Ausgewählter Text
──────
Gender Mainstreaming: Hände weg von unseren Kindern!


Keine Angst, die Überschrift entspricht nicht dem Inhalt dieses Artikels. Es ist ein Zitat einer unwissenden Zuhörerin auf einem Vortrag von Birgit Kelle, – der in Kooperation mit der Frauen Union Düsseldorf, vertreten von Frau Sylvia Pantel vor 2 Tagen organisiert wurde – und die sich von dem Schreckensgespenst, das dort aufgetürmt wurde, hat beeinflussen lassen.

Ich muss vorneweg schieben, ja auch ich bin Mitglied der CDU und damit (ob ich will oder nicht) Mitglied der Frauen Union. Umso mehr hat es mich entsetzt was ich erleben durfte – und das im Kreise einer Partei, die sich selbst für zu wenig „C“ im Namen kritisiert.

Quelle: Report DUnd genau daher rührt mein Bedürfnis meine Gedanken und Meinung zum „Gender-Gaga“ Thema und damit auch zu der o.g. Veranstaltung kundzutun, auf der ich auch zugegen war.

Gender Mainstreaming (GM) ist ein sperriger Begriff und hat in der Tat Züge an sich, die z.T. schwer nachvollziehbar sind. Wenn wir die Begriffsdefinition aber zunächst einfach so nehmen wie Sie ist, bedeutet GM nichts anderes als: „ die unterschiedlichen Lebenssituationen und Interessen von Frauen und Männern bei allen Entscheidungen auf allen gesellschaftlichen Ebenen zu berücksichtigen, um so die Gleichstellung der Geschlechter durchzusetzen“.

Was ist daran falsch? Was macht diese Definition mit Ihnen? Denken Sie bitte mal eine Minute darüber nach – bitte!

Danke!;-)
──────
Aufgaben
(a) Schreiben Sie aus dem Artikel über Gender Mainstreaming den Abschnitt von „Keine Angst, die“ bis „auch zugegen war.“ wortgetreu ab.
(b) Führen Sie den Artikel über Gender Mainstreaming im Anschluss an seinen letzten Satz weiter.
Die nachstehenden Einträge stammen aus einer anderen Quelle als der Artikel über Gender Mainstreaming.

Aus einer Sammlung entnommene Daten
──────
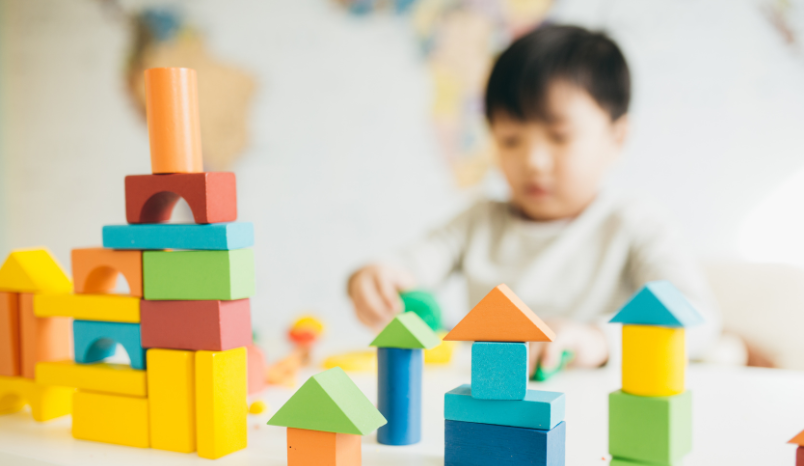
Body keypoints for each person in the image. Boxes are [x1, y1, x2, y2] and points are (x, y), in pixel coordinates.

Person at [347, 24, 721, 374]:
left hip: (595, 412)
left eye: (559, 137)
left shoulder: (633, 223)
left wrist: (599, 339)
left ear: (617, 137)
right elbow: (410, 264)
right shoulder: (478, 221)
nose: (533, 162)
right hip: (495, 409)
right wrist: (377, 277)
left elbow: (696, 318)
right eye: (510, 140)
──────
Lösungen
(a)
Keine Angst, die Überschrift entspricht nicht dem Inhalt dieses Artikels. Es ist ein Zitat einer unwissenden Zuhörerin auf einem Vortrag von Birgit Kelle, – der in Kooperation mit der Frauen Union Düsseldorf, vertreten von Frau Sylvia Pantel vor 2 Tagen organisiert wurde – und die sich von dem Schreckensgespenst, das dort aufgetürmt wurde, hat beeinflussen lassen.

Ich muss vorneweg schieben, ja auch ich bin Mitglied der CDU und damit (ob ich will oder nicht) Mitglied der Frauen Union. Umso mehr hat es mich entsetzt was ich erleben durfte – und das im Kreise einer Partei, die sich selbst für zu wenig „C“ im Namen kritisiert.

Quelle: Report DUnd genau daher rührt mein Bedürfnis meine Gedanken und Meinung zum „Gender-Gaga“ Thema und damit auch zu der o.g. Veranstaltung kundzutun, auf der ich auch zugegen war.

(b)
Was wurde nun auf der Veranstaltung daraus gemacht? Nun,

  • Gender Mainstreaming sei eine absurde Ideologie
  • Gender Mainstreaming sei gefährlich
  • Gender Mainstreaming besagt Geschlecht sei ein ‚Konstrukt‘
  • Gender Mainstreaming verdirbt die Sprache
  • Gender Mainstreaming frisst Steuergelder
  • Gender Mainstreaming ist Sexualpädagogik
  • Gender Mainstreaming fördert Pädophilie

In einem einzigen Punkt gebe ich der Diskussion Recht: Der zum Teil aberwitzige Umgang mit der Gender-konformen Sprache nimmt seltene Stilblüten an. Hier sollten wir als Land von Goethe und Schiller in der Tat aufpassen, dass wir den Humor, den Spaß und die Schönheit unserer Sprache nicht zerstören. Aber auch hier müssen wir mal die Bäume im Wald lassen: Es besteht nicht im Geringsten die Gefahr einer Zersetzung.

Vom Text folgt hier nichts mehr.